◆ What this task involves: In the forum thread, which rods are described as stronger than regular 1.8T rods?

─── Source document ───

Rods are only required if your power requirements are high. Keep in mind 225TT rods are stronger than reg. 1.8T so unless you want crazy boost down low and/or are launcing it hard I am not sure you REQUIRE a rod upgrade. If using a high mileage motor and or are doing service this a a great time to do rods as added precaution. Keep in mind this kit eliminates all the fab work and addiitonal piping required to do a Garrett or otehr Kit. The APR kit replaces half the the engine bay and costs big $$$ and still strongly suggest doing rods.

This will be no where near the cost in my math to do a Garrett.


----------



## madmax199 (Oct 28, 2009)

G-radoT said:


> Rods are only required if your power requirements are high. Keep in mind 225TT rods are stronger than reg. 1.8T so unless you want crazy boost down low and/or are launcing it hard I am not sure you REQUIRE a rod upgrade. If using a high mileage motor and or are doing service this a a great time to do rods as added precaution. Keep in mind this kit eliminates all the fab work and addiitonal piping required to do a Garrett or otehr Kit. The APR kit replaces half the the engine bay and costs big $$$ and still strongly suggest doing rods.
> 
> This will be no where near the cost in my math to do a Garrett.


I would advise anyone to get the rods done, the whole point of getting the turbo is to make more power. I have bent rods with the stock turbo and E85, so the extra flow/power of the turbo could put the engine in that rod bearing territory. Be safe and do it right:thumbup:.


----------



## G-radoT (May 20, 2006)

madmax199 said:


> I would advise anyone to get the rods done, the whole point of getting the turbo is to make more power. I have bent rods with the stock turbo and E85, so the extra flow/power of the turbo could put the engine in that rod bearing territory. Be safe and do it right:thumbup:.


 AMEN to that.

─── Supplied information ───

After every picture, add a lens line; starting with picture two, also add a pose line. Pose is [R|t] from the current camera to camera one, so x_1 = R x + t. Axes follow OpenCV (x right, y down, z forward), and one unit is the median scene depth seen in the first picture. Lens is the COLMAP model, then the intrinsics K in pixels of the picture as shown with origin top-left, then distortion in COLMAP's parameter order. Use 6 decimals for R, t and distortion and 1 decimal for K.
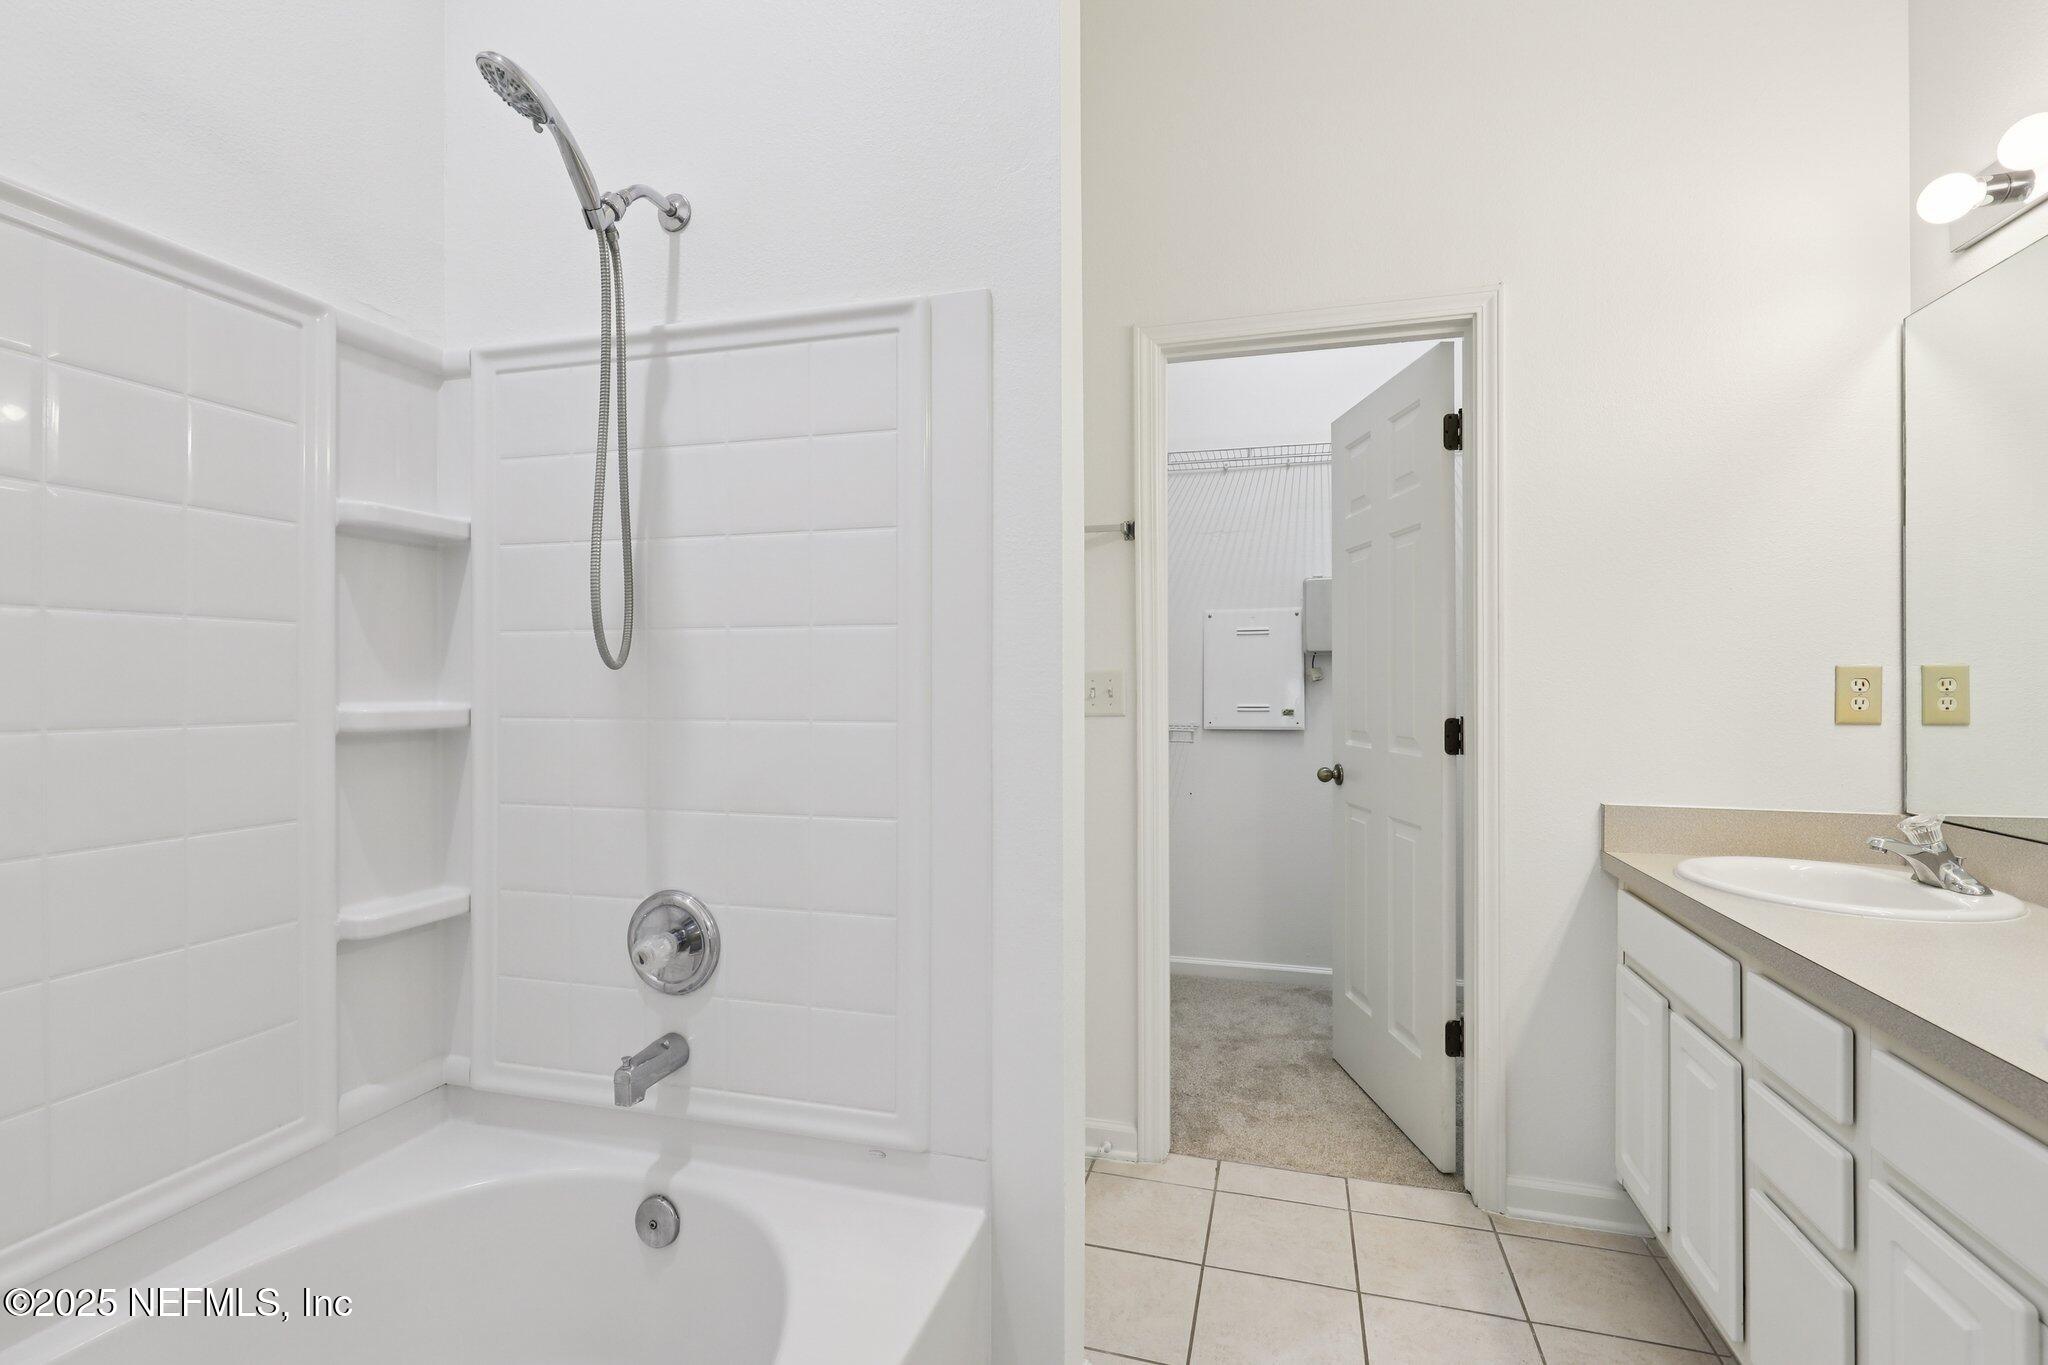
lens RADIAL K [[933.6, 0, 1021.7], [0, 933.6, 685.4], [0, 0, 1]] dist [0.000640, -0.000089]
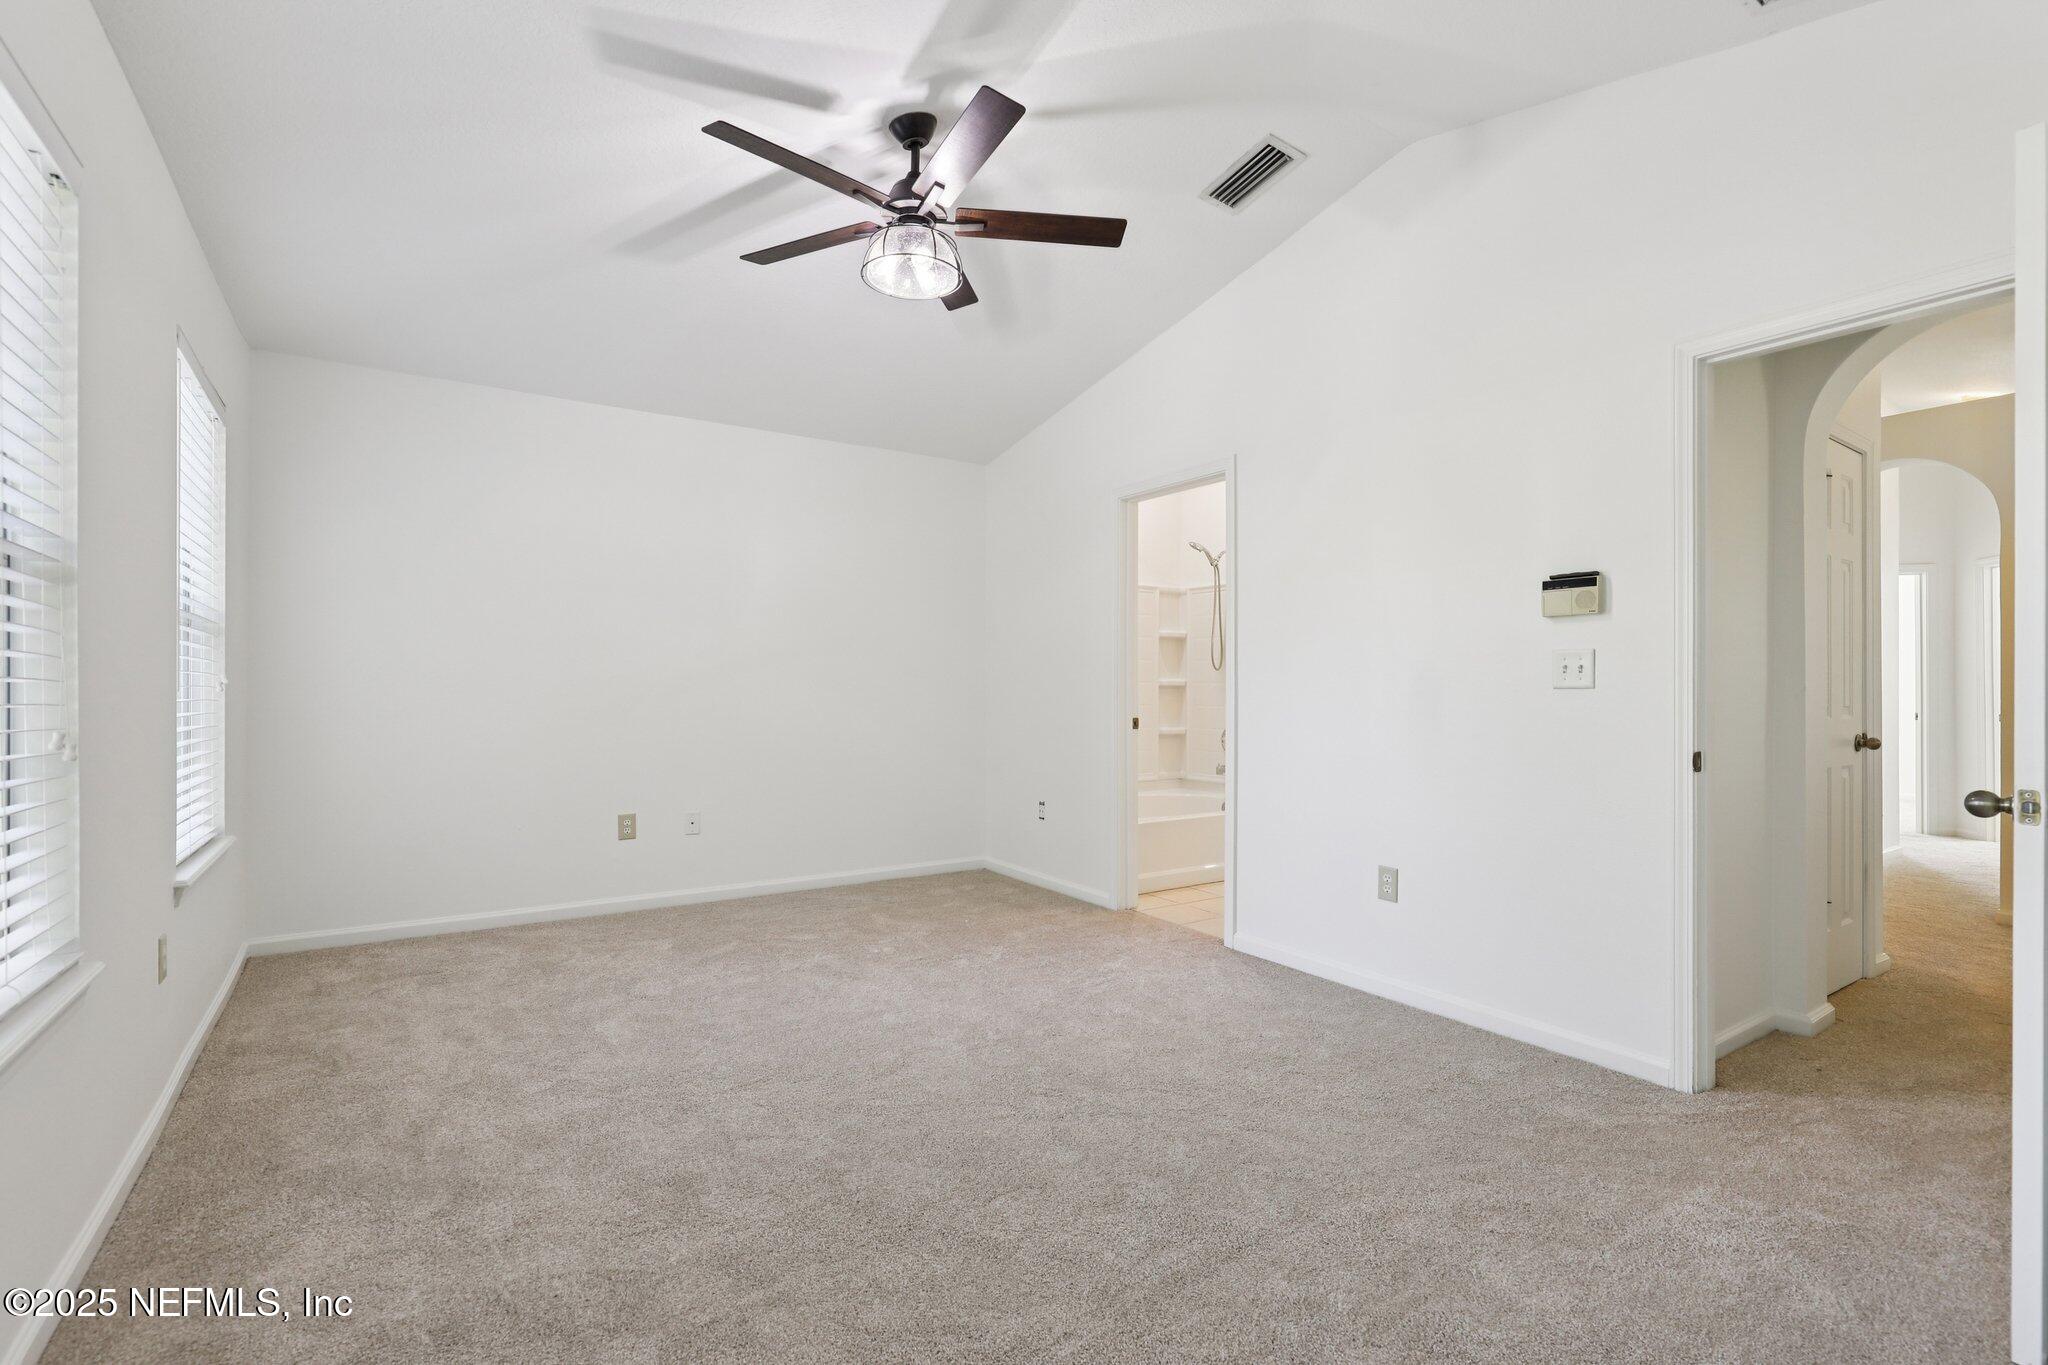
lens RADIAL K [[933.6, 0, 1030.8], [0, 933.6, 679.9], [0, 0, 1]] dist [0.000640, -0.000089]
pose [[0.763586, 0.003798, -0.645694, 1.491171], [-0.003389, 0.999993, 0.001875, 0.016875], [0.645697, 0.000757, 0.763594, -2.497300]]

───

◆ Task output: 225TT rods